> **What you need to do**
How many separate lines of the data contain "sans"? Give the count and nothing else.

> **Code change snippets**
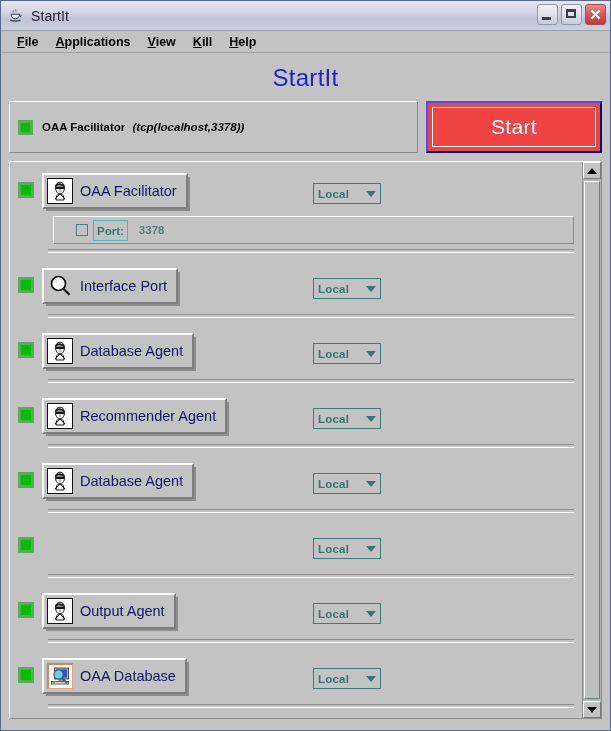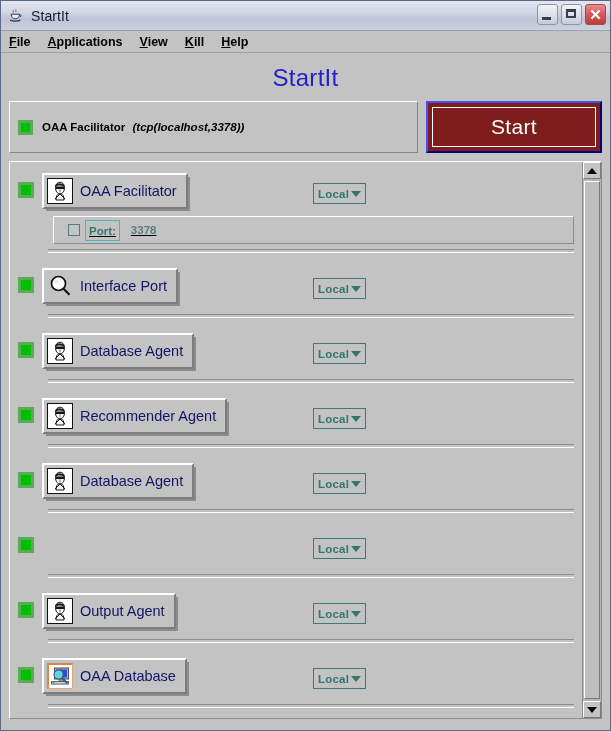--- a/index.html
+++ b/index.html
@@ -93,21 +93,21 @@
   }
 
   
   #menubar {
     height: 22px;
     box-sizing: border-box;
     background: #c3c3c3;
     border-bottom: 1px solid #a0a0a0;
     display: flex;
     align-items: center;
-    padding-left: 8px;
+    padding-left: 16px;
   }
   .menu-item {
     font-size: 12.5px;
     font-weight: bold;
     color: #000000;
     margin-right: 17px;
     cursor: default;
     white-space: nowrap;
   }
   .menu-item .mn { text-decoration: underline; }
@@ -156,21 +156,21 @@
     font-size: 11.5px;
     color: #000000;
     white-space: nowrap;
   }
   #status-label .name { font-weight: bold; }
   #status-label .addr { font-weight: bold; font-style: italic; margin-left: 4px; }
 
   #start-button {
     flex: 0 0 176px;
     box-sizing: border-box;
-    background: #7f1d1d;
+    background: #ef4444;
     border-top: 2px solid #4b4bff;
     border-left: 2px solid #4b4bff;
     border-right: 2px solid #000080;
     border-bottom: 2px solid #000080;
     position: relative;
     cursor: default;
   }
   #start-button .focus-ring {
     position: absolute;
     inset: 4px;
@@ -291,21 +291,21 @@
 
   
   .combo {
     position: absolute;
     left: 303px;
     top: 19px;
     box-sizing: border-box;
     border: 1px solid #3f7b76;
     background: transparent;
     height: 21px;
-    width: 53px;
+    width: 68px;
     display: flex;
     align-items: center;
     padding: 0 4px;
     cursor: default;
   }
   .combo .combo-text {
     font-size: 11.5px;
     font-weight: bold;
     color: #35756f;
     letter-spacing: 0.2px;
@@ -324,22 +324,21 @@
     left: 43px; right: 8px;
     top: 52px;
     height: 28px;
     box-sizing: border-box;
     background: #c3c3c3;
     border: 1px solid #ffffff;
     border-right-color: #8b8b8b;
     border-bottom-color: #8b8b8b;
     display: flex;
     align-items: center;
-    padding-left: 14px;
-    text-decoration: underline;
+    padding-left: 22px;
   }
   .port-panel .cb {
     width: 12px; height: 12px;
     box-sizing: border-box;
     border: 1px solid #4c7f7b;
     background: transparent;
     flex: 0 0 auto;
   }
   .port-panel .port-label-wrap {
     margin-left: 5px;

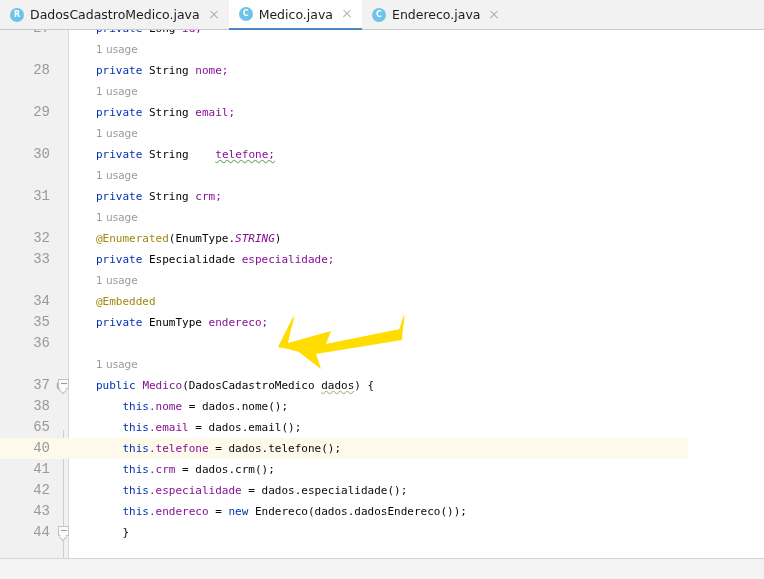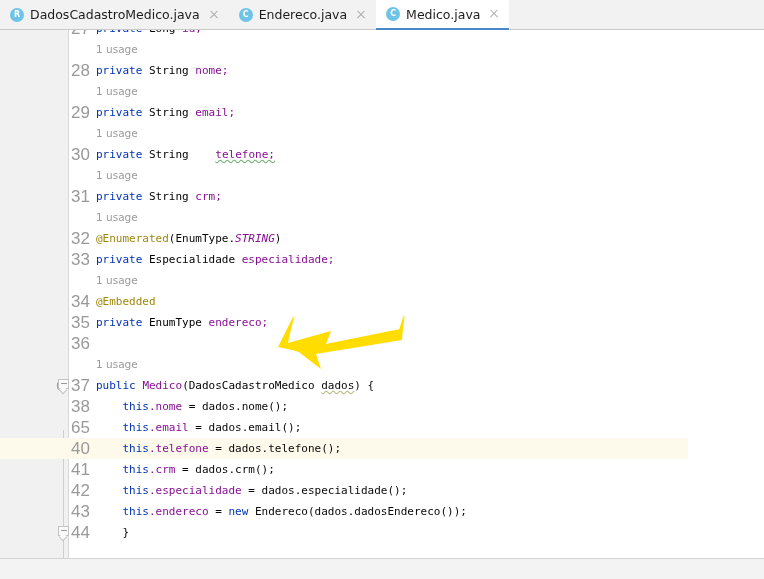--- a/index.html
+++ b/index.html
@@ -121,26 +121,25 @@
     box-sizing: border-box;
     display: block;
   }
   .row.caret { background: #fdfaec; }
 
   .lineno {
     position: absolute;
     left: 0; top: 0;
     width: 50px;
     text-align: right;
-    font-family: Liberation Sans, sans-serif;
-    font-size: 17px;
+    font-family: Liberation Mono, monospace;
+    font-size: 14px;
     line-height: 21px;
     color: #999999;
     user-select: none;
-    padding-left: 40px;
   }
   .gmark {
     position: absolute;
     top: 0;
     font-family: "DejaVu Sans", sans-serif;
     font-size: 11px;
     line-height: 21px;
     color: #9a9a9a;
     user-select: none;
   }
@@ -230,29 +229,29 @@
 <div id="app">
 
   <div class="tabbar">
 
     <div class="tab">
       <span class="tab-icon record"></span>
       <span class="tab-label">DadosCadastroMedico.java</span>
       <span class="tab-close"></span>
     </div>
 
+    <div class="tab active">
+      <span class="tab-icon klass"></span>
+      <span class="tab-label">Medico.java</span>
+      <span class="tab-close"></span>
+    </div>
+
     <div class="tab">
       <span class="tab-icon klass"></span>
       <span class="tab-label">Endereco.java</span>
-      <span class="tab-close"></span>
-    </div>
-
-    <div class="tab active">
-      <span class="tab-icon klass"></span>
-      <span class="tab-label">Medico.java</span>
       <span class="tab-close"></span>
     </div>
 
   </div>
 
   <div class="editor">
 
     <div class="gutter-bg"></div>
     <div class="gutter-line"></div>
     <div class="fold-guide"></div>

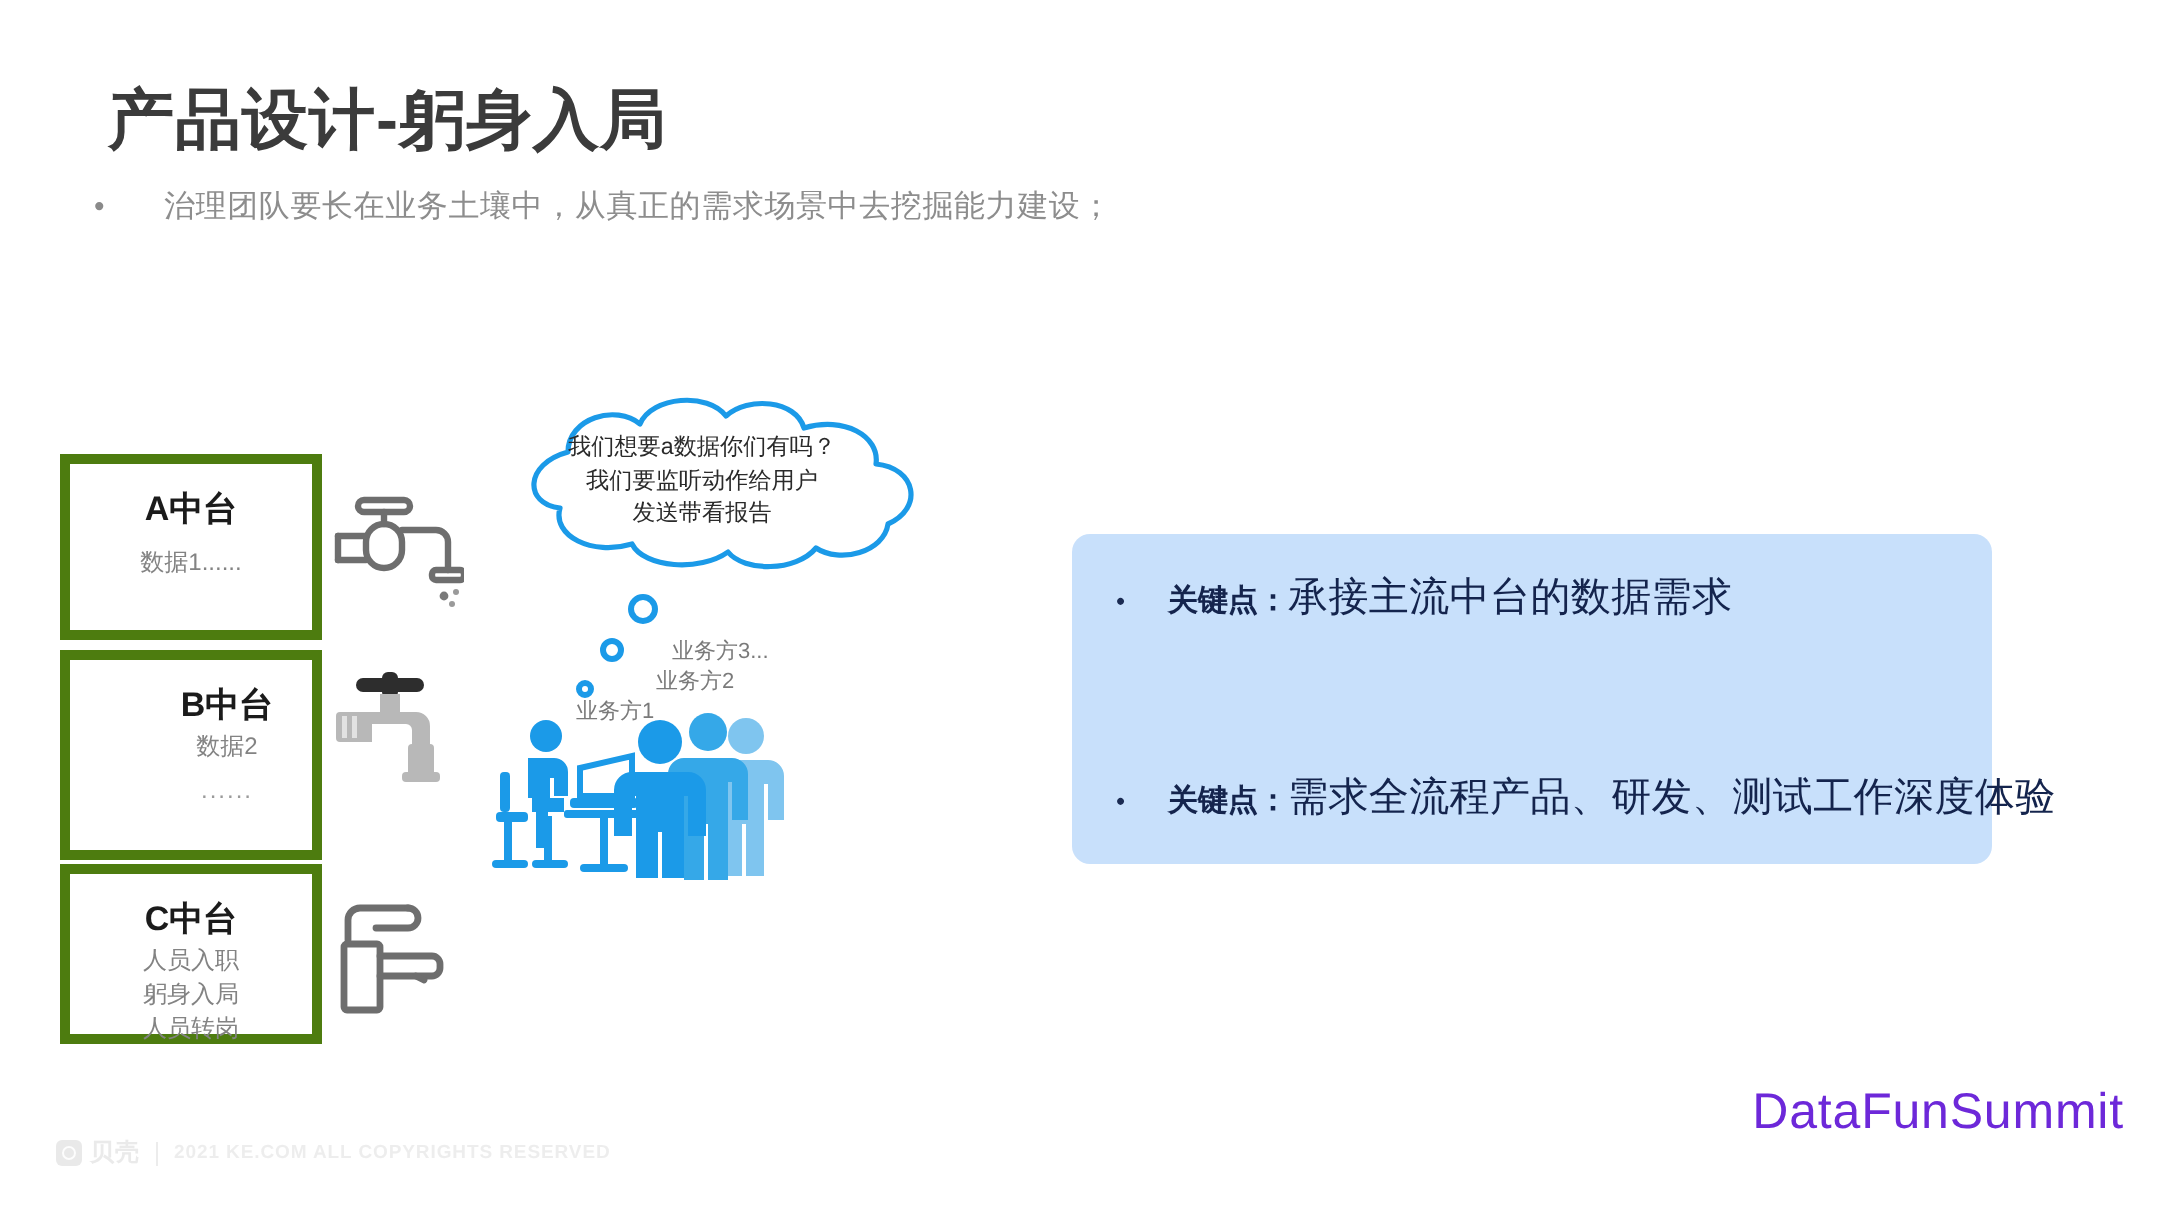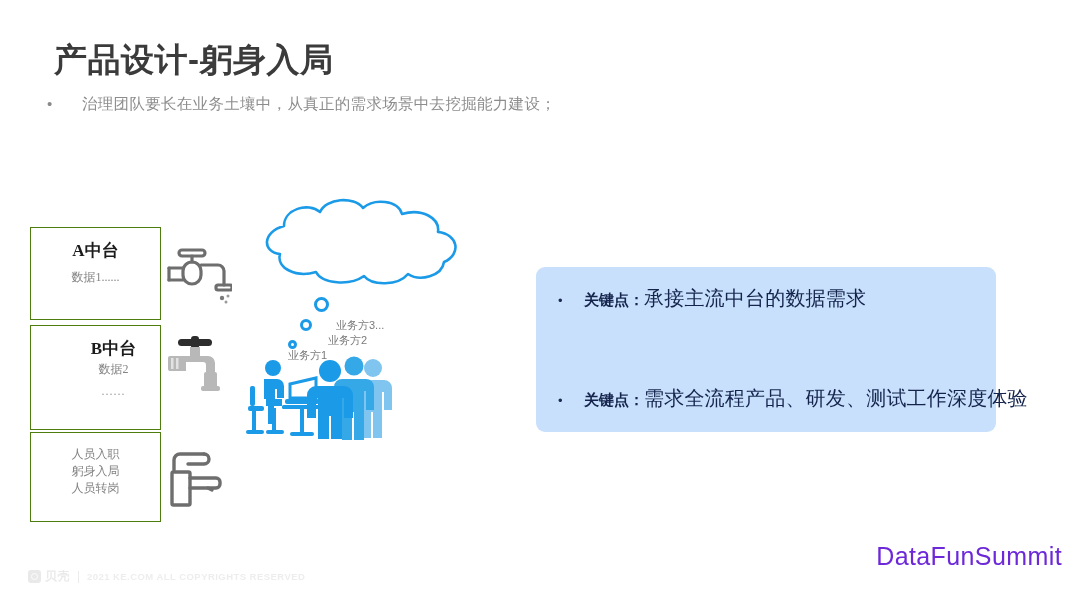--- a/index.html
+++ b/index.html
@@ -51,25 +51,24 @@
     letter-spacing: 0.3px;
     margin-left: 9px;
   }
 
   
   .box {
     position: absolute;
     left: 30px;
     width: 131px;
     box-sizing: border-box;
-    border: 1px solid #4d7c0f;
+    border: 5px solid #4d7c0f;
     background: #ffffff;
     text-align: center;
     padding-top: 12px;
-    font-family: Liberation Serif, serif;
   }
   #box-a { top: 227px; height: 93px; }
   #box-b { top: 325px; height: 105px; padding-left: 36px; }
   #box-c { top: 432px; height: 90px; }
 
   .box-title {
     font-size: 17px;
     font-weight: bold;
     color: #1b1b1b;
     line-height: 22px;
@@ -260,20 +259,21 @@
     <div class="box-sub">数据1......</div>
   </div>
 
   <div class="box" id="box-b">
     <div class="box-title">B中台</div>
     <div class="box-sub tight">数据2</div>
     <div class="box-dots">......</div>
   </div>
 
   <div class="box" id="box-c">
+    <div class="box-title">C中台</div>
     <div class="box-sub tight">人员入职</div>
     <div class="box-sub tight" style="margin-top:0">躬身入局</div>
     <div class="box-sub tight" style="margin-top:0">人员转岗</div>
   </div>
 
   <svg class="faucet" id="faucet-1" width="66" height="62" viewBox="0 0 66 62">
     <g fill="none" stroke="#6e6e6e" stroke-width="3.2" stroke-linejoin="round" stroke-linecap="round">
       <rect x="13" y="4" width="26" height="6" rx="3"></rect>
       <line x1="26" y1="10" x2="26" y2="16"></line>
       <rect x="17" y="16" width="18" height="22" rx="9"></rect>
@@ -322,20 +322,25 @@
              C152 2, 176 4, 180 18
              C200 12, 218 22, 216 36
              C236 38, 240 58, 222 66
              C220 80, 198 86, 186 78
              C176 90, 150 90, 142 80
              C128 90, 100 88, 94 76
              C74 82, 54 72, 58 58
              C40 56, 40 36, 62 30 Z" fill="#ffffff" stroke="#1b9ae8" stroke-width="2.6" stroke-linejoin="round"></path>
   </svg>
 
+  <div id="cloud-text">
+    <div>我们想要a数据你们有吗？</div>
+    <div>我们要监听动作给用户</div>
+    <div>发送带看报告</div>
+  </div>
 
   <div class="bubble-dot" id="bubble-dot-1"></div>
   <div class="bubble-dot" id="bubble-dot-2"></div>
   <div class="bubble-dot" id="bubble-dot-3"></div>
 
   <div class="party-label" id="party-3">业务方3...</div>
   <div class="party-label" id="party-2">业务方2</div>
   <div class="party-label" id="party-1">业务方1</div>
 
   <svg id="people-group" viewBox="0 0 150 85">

> **Task answer**
2